§ **EXERCISE AIM**
Word for word, repeat the data; no picture should appear in the result.

§ **PROVIDED DATA**
-------------------------

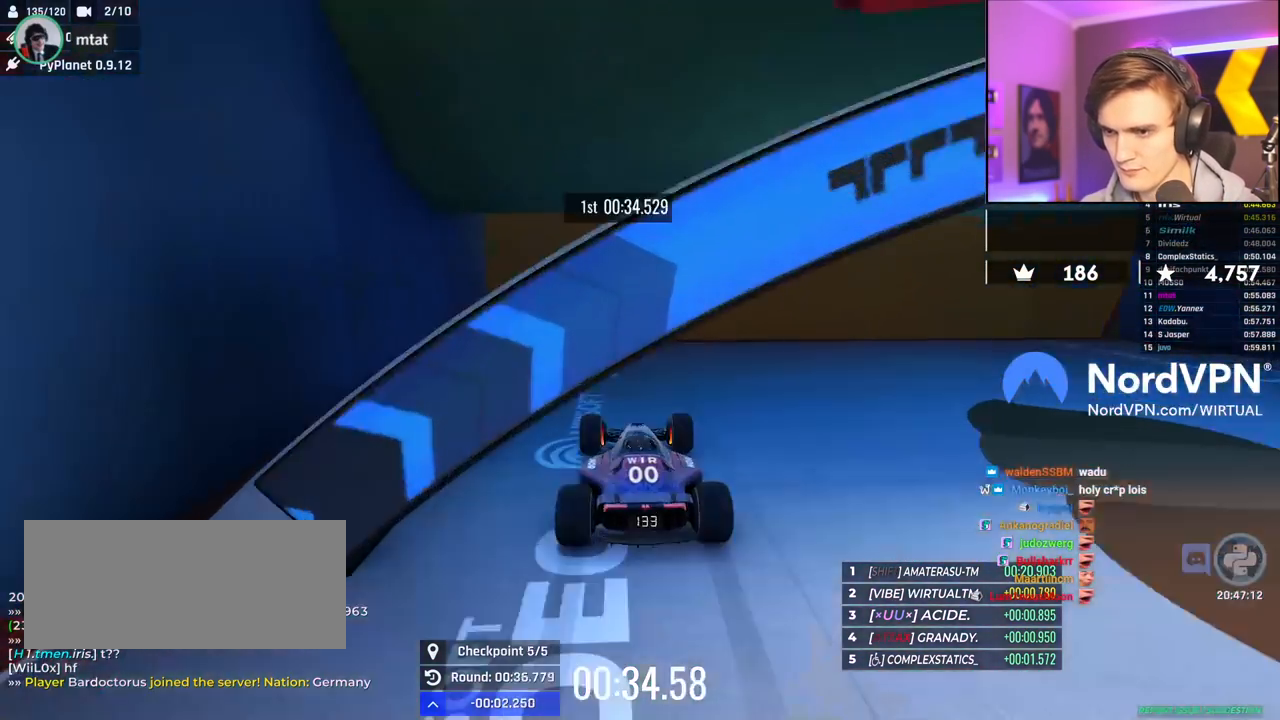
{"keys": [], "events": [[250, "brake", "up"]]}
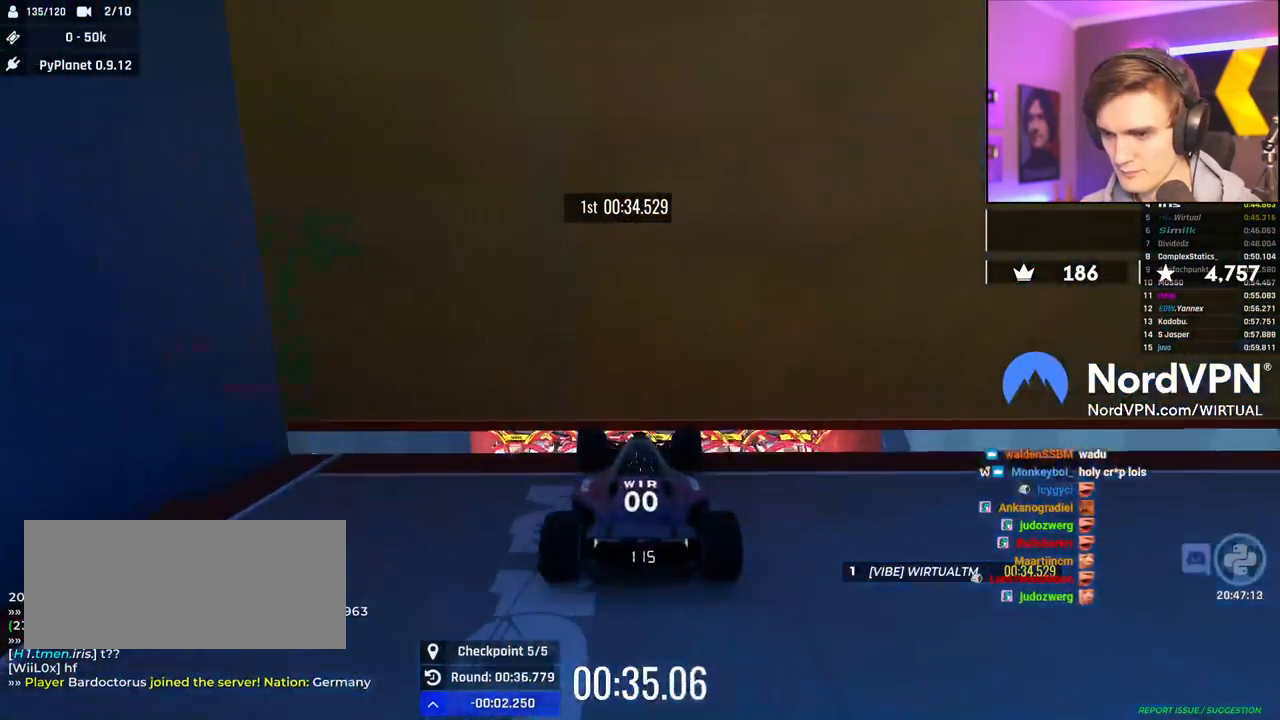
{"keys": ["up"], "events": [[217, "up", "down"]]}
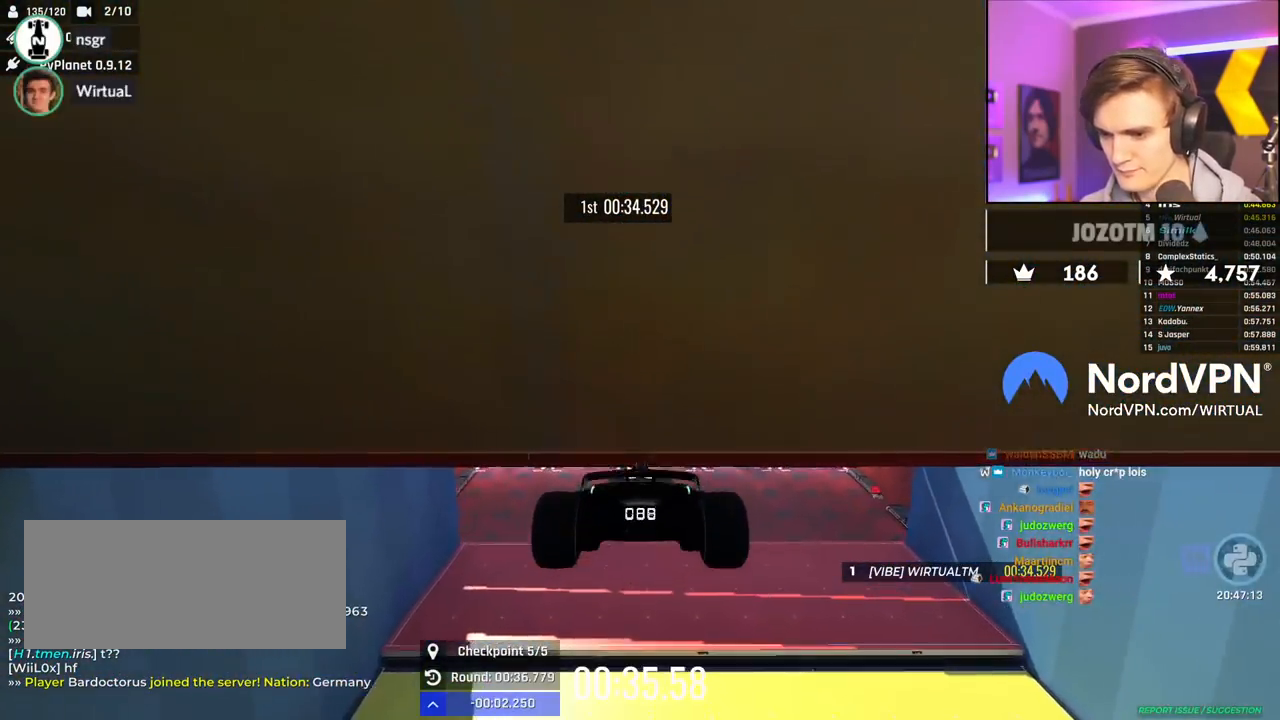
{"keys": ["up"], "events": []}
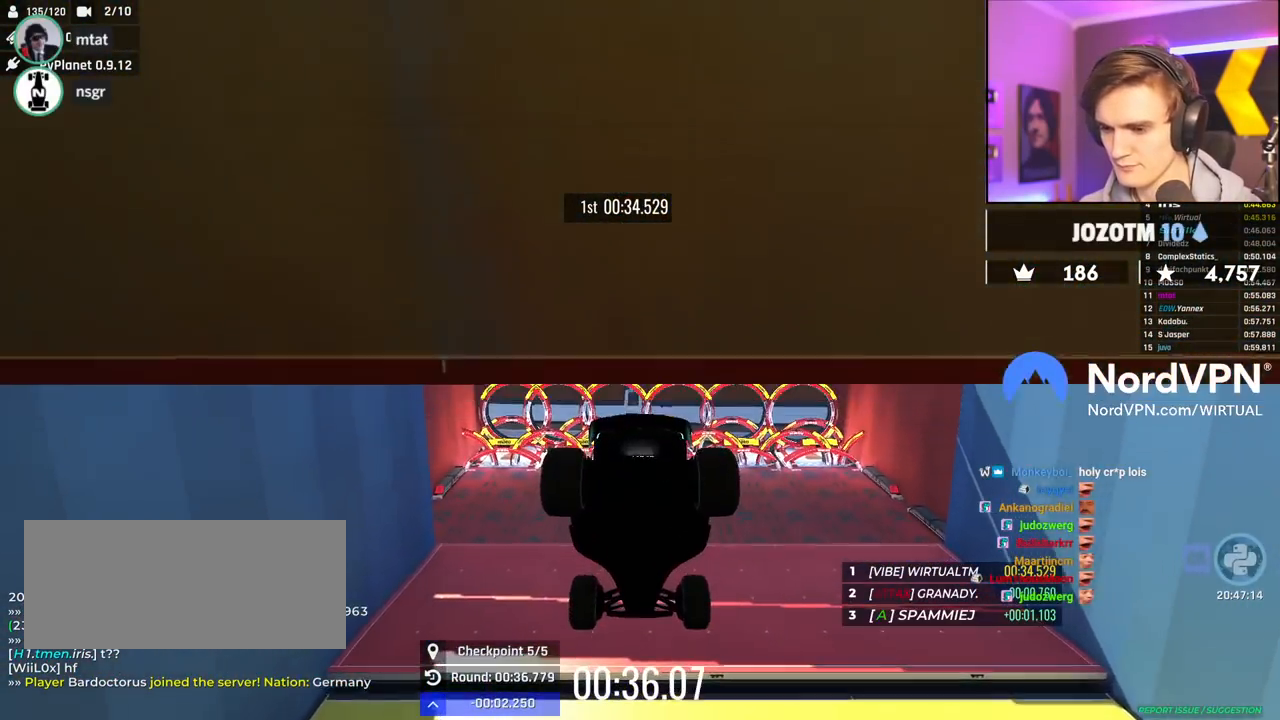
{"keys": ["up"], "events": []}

-------------------------

§ **ANSWER SECTION**
{"keys": [], "events": [[250, "brake", "up"]]}
{"keys": ["up"], "events": [[217, "up", "down"]]}
{"keys": ["up"], "events": []}
{"keys": ["up"], "events": []}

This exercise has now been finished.